◆ Extracted text:
......
United States v. Stanley Lysander Lassiter

986 F.2d 1416

NOTICE: Fourth Circuit I.O.P. 36.6 states that citation of unpublished dispositions is disfavored except for establishing res judicata, estoppel, or the law of the case and requires service of copies of cited unpublished dispositions of the Fourth Circuit.
UNITED STATES OF AMERICA, Plaintiff-Appellee,
v.
Stanley Lysander LASSITER, Defendant-Appellant.

No. 92-5476.

United States Court of Appeals,
Fourth Circuit.

Submitted: February 1, 1993
Decided: February 18, 1993

Appeal from the United States District Court for the Eastern District of Virginia, at Newport News. Robert G. Doumar, District Judge. (CR-90-46-NN)

Daniel Roger Lahne, Knight, Dudley, Dezern & Clarke, Norfolk, Virginia, for Appellant.
......
◆ Provided data:
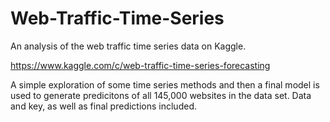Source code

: # Web-Traffic-Time-Series
An analysis of the web traffic time series data on Kaggle. 

https://www.kaggle.com/c/web-traffic-time-series-forecasting

A simple exploration of some time series methods and then a final model is used to generate predicitons of all 145,000 websites in the data set. Data and key, as well as final predictions included.
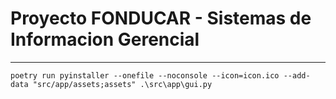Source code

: # Proyecto FONDUCAR - Sistemas de Informacion Gerencial

---

`poetry run pyinstaller --onefile --noconsole --icon=icon.ico --add-data "src/app/assets;assets" .\src\app\gui.py`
......
◆ Task details:
Continue the case record for United States v. Lassiter from its last line.

◆ Response to the task:
Richard Cullen, United States Attorney, Mark A. Exley, Assistant United States Attorney, Norfolk, Virginia, for Appellee.

E.D.Va.

AFFIRMED.

Before HALL and PHILLIPS, Circuit Judges, and BUTZNER, Senior Circuit Judge.

PER CURIAM:

1

Stanley Lysander Lassiter appeals an order of the district court which revoked his supervised release and imposed a term of nine months imprisonment for his violation of the terms of supervised release. He appeals this sentence, alleging that the district court failed to consider the factors set out in 18 U.S.C.A. § 3553(a) (West 1985 & Supp. 1992) or available alternatives to revocation of supervised release, and failed to state its reasons for imposing a term of nine months. We affirm.

2

A special condition of his supervised release was that he participate in a drug treatment program. Lassiter began to participate in a drug treatment program in December 1991. On May 1, 1992, the district court held a hearing to consider revocation of supervised release because Lassiter had tested positive for cocaine approximately five times. Advised that Lassiter was working full-time, the court decided to continue the hearing for six weeks, and warned Lassiter that if he did not remain drug-free he would be facing a three to nine month sentence.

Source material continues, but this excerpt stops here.